◆ What the task requires
Reproduce every line of text in the data below verbatim, leaving out the pictures.

-=-=-=-=-

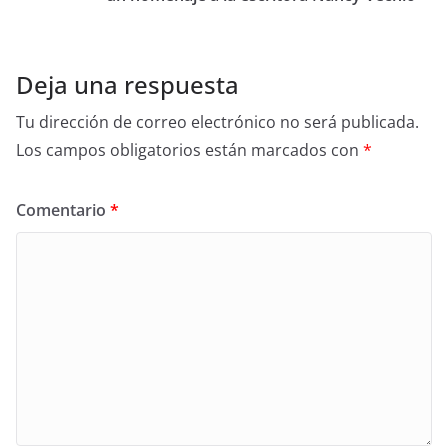
Deja una respuesta
Tu dirección de correo electrónico no será publicada.
Los campos obligatorios están marcados con
*
Comentario
*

-=-=-=-=-

◆ Written answer
Deja una respuesta
Tu dirección de correo electrónico no será publicada.
Los campos obligatorios están marcados con
*
Comentario
*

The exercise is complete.